Always check the response:
- 200/204: Update succeeded
- 409: Conflict - retry with fresh GET
- 400: Bad request - check your payload format
- 404: Work order not found - may have been deleted
- 422: Business rule violation - invalid status transition or missing required fields
4. Rework Automation Specific Considerations
When automating rework workflows based on quality events, additional fields are typically required:
reworkReasonCode: Classification of why rework is needed
defectType: Specific defect detected
qualityHoldStatus: Whether material should be held
reworkInstructions: Operator guidance for correction
originalOperationId: Which operation produced the defect
Missing these fields when transitioning to “Rework” status will cause 409 conflicts or 422 validation errors. Build a complete rework payload:
PatchRequest reworkUpdate = new PatchRequest()
.setStatus("Rework")
.setReworkReasonCode(defectEvent.getReasonCode())
.setDefectType(defectEvent.getDefectType())
.setReworkInstructions(defectEvent.getInstructions())
.setOriginalOperationId(currentOperation.getId());
5. Handle Concurrent Updates During Shift Changes
Your 15-20% conflict rate during shift changes is typical - operators are manually updating work orders while your automation runs. To minimize conflicts:
- Implement event deduplication: Cache processed PLC events for 60 seconds to prevent duplicate automation triggers
- Add jitter to retries: Randomize retry delays slightly (±10%) to prevent multiple automation instances from retrying simultaneously
- Queue updates during high-contention periods: If conflict rate exceeds 30%, queue updates for 2-3 minutes and process in batch
- Coordinate with operator workflows: Consider implementing a “lock” mechanism where automation checks if an operator has the work order open before attempting updates
6. Monitoring and Alerting
Track conflict metrics to identify patterns:
- Conflict rate by time of day (should spike at shift changes)
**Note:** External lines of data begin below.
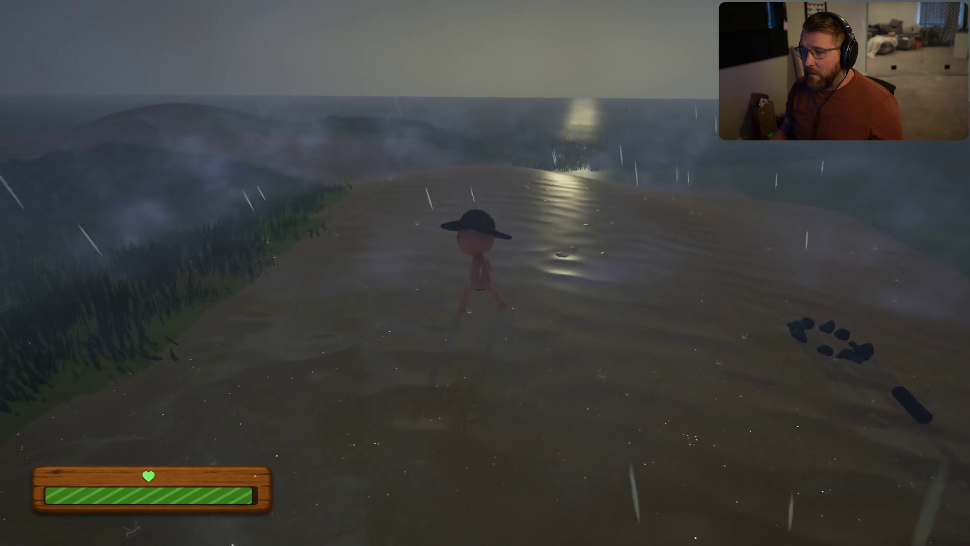
key(w)
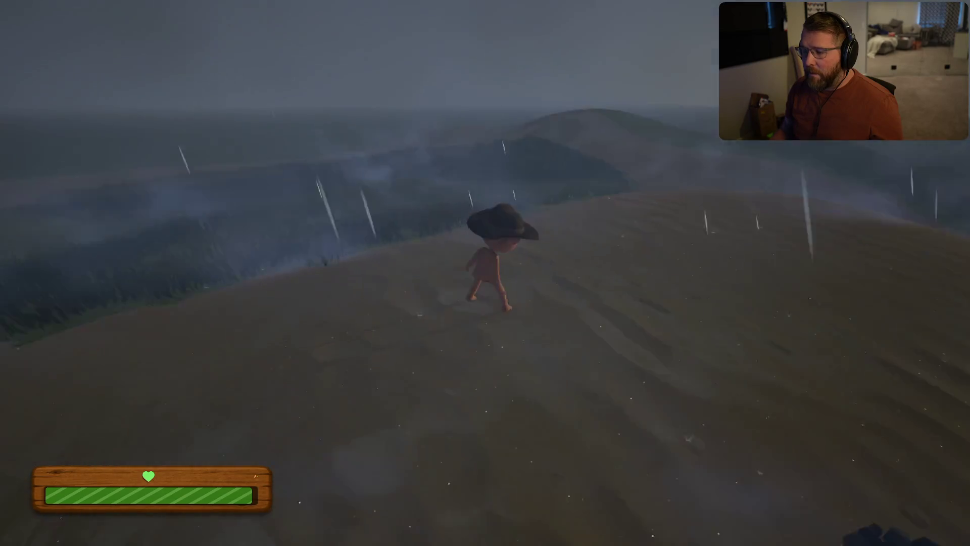
key(w)
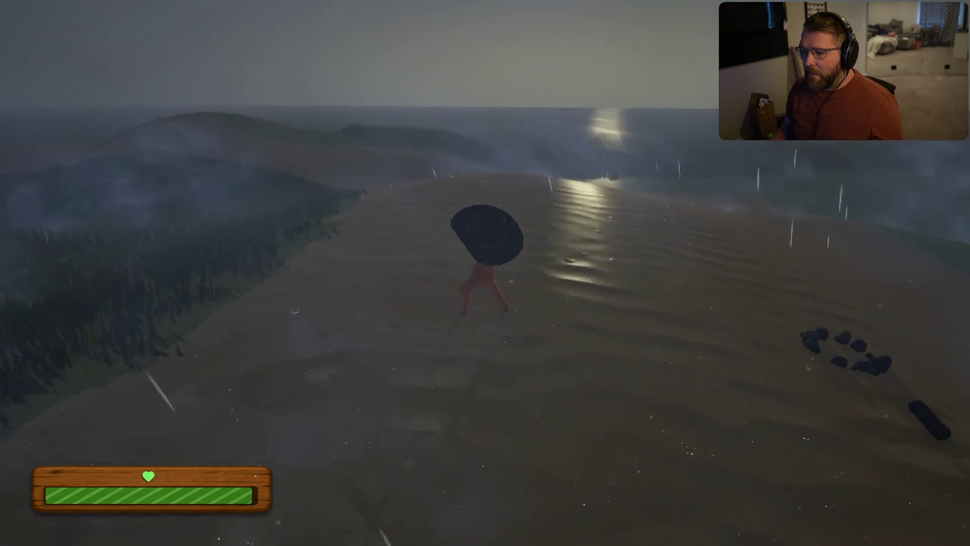
key(w)
key(w)
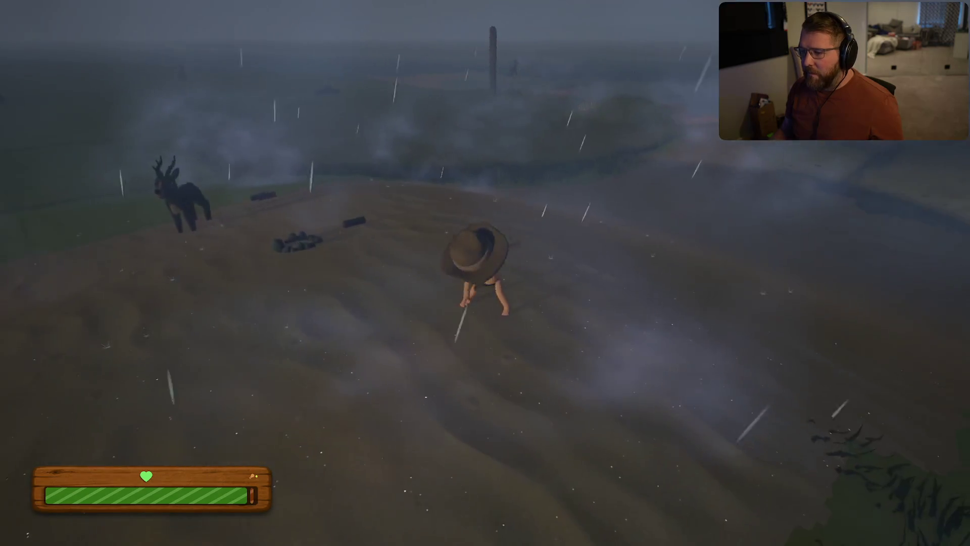
key(w)
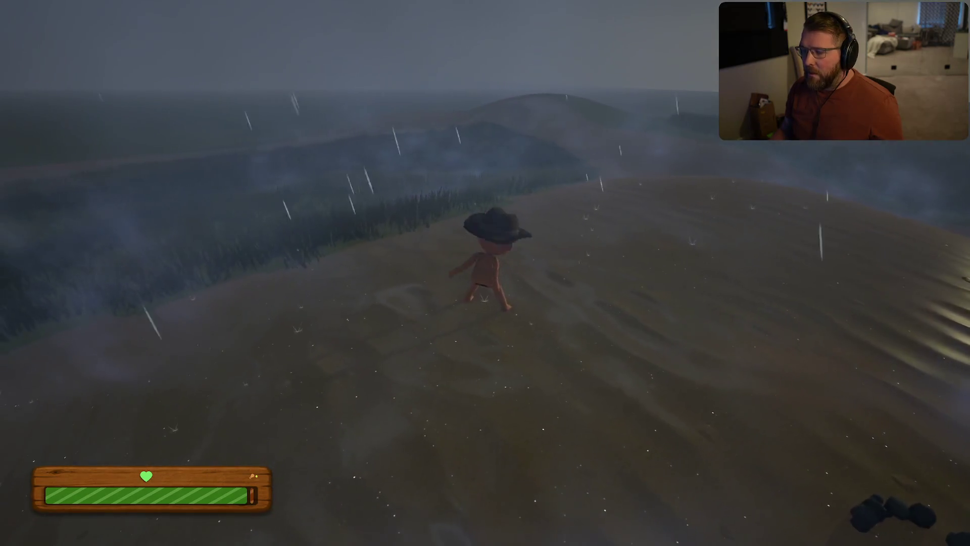
key(w)
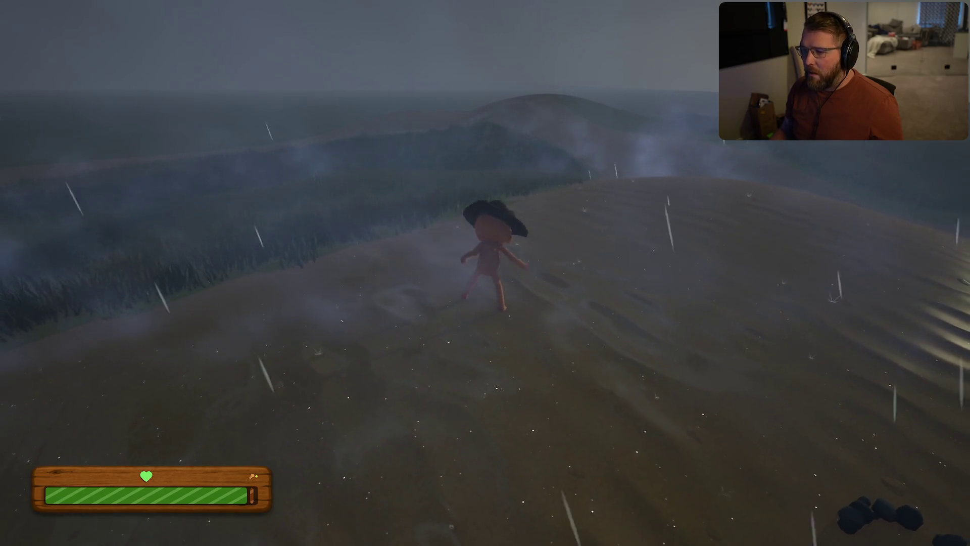
key(w)
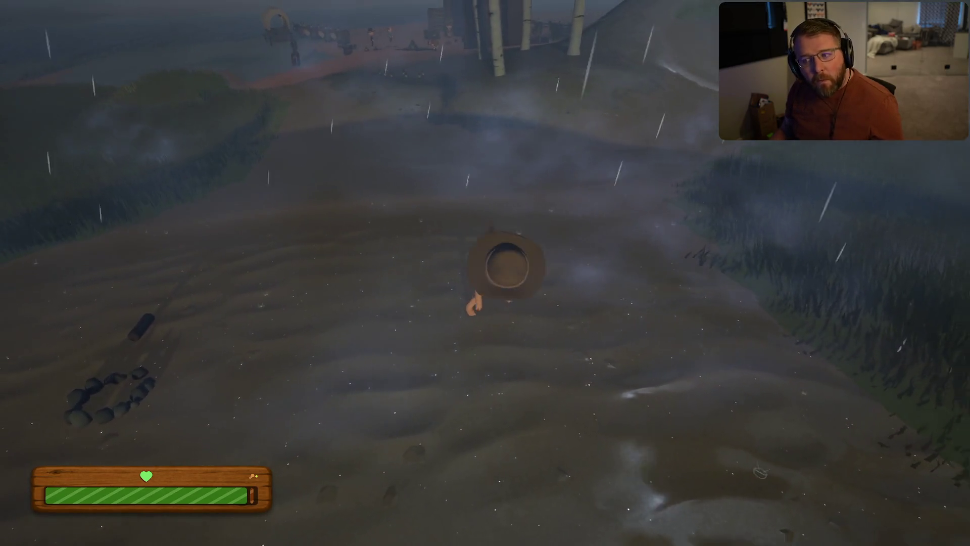
key(w)
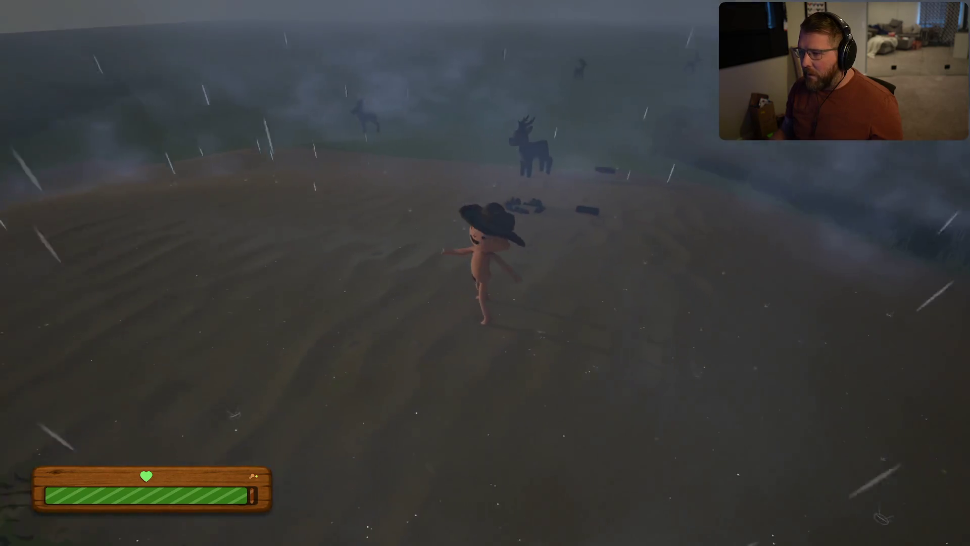
key(w)
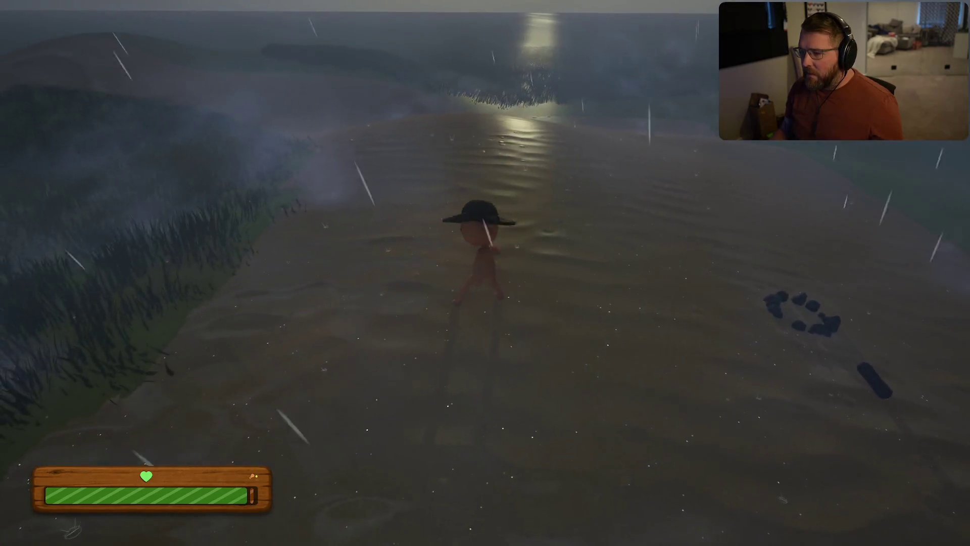
Turn and sprint the character across the sand toward the sea.
key(shift)
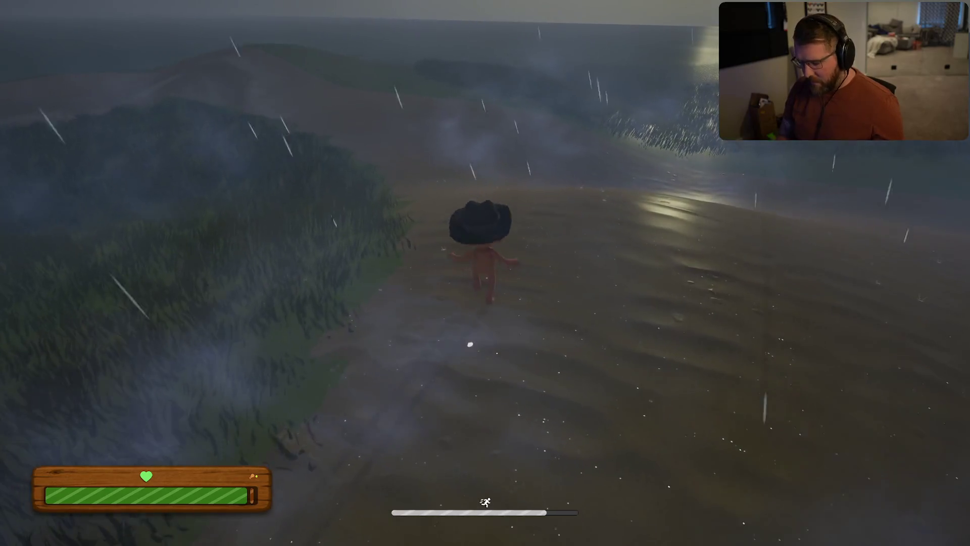
key(F3)
key(F3)
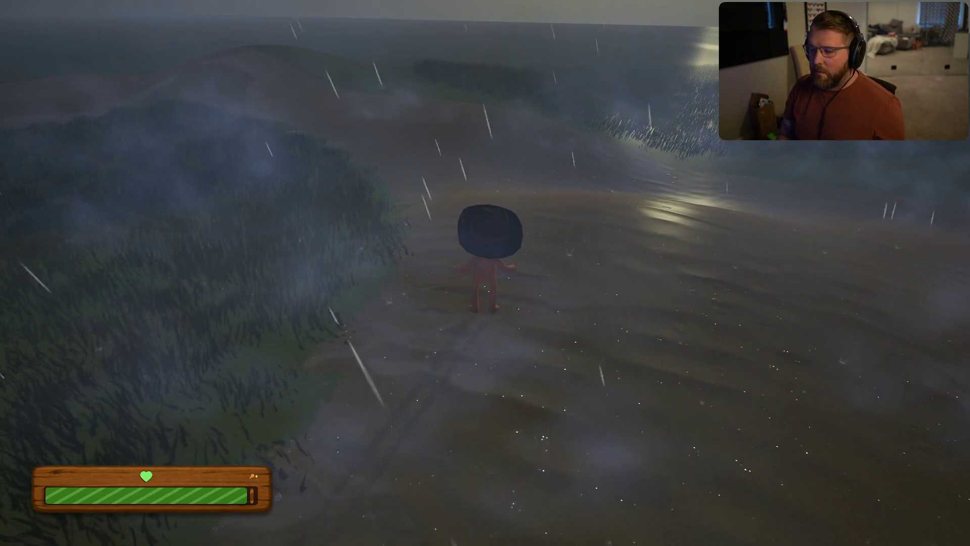
key(a)
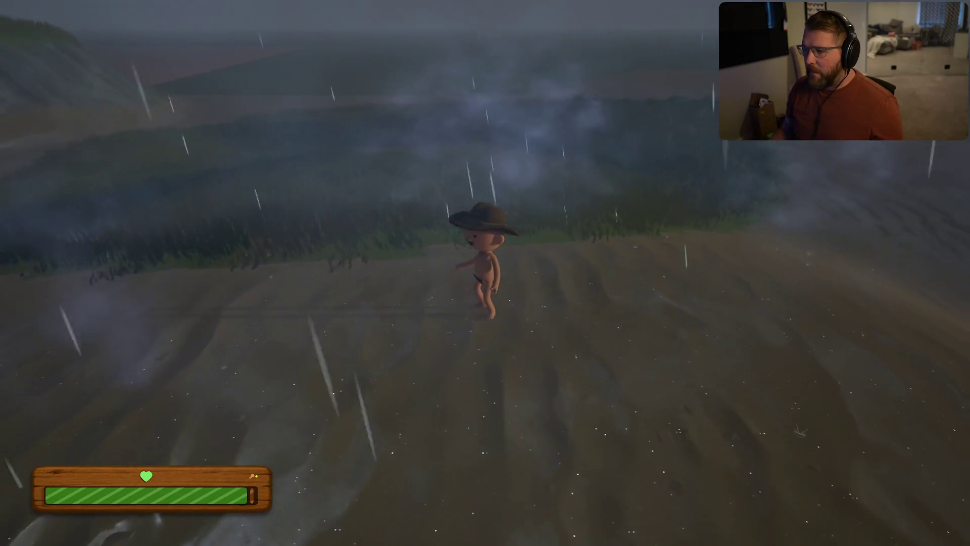
key(w)
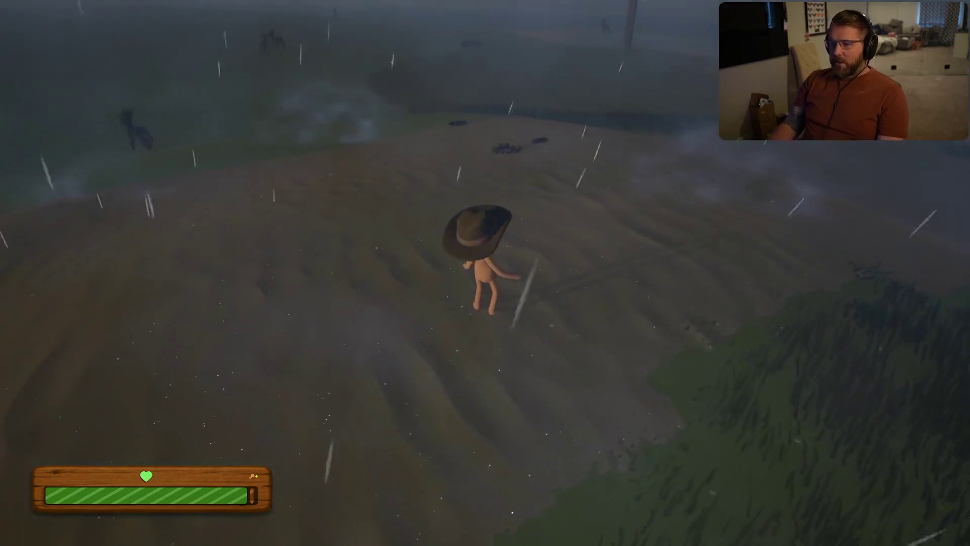
key(shift)
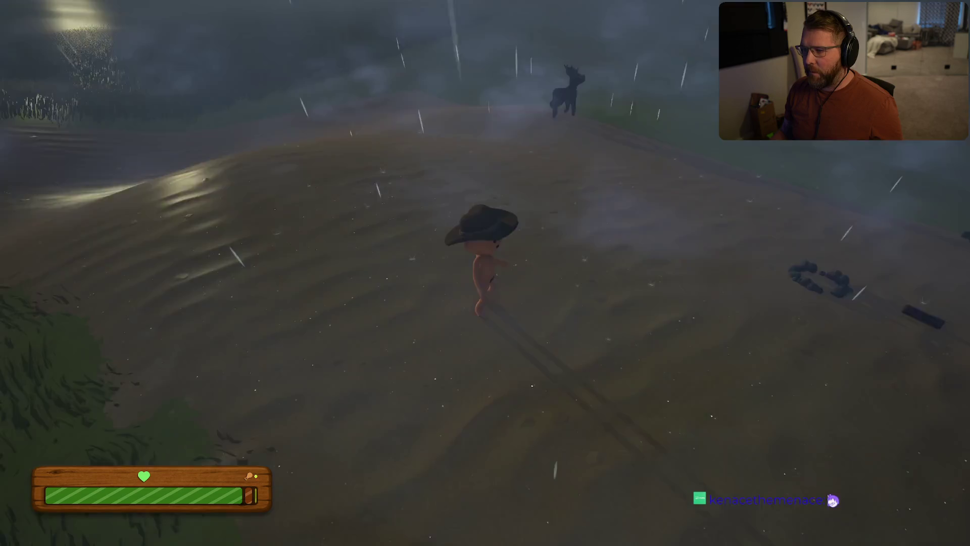
Exit the game from the pause menu and stop the playtest.
key(Escape)
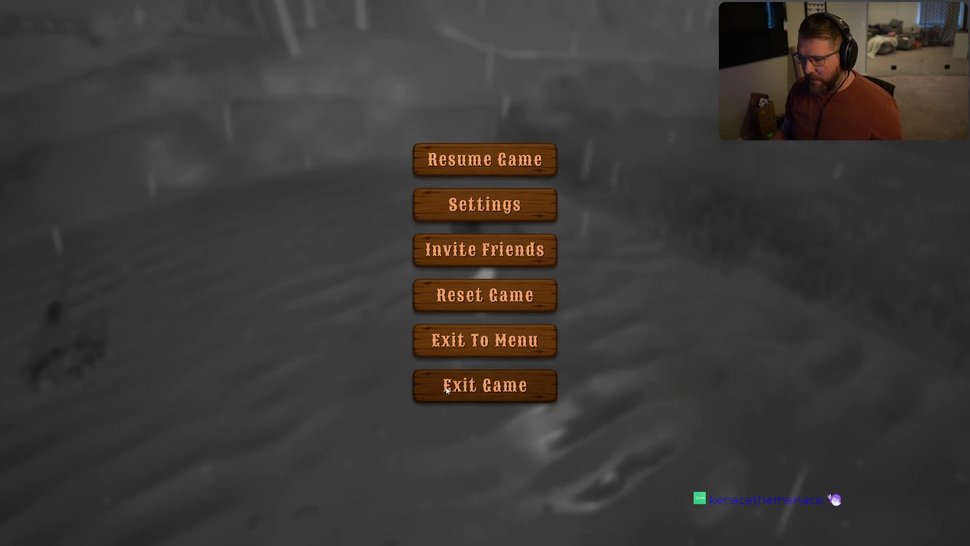
click(452, 336)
- Conflict rate by work order type (some types may have more manual interaction)
- Retry success rate (should be >95% after retries)
- Permanent conflicts requiring manual intervention (should be <1%)
Set up alerts:
- Alert if conflict rate exceeds 25% for more than 5 minutes
- Alert if permanent conflicts (after all retries) exceed 5 per hour
- Alert if retry success rate drops below 90%
7. Expected Results
After implementing this solution:
- Overall conflict rate: Remains at 15-20% initially (conflicts are normal)
- Successful resolution after retry: 95-98% (down from your current failures)
- Failed updates requiring manual intervention: <1%
- Average update latency: 500-2000ms (including retries)
- Automation reliability: >99% successful work order transitions
The key insight is that 409 conflicts aren’t errors to eliminate - they’re the API correctly preventing data corruption. Your job is to handle them gracefully with proper retry logic and validation. The combination of pre-checks, retry logic, and proper payload construction will make your automation robust and reliable even during high-contention periods.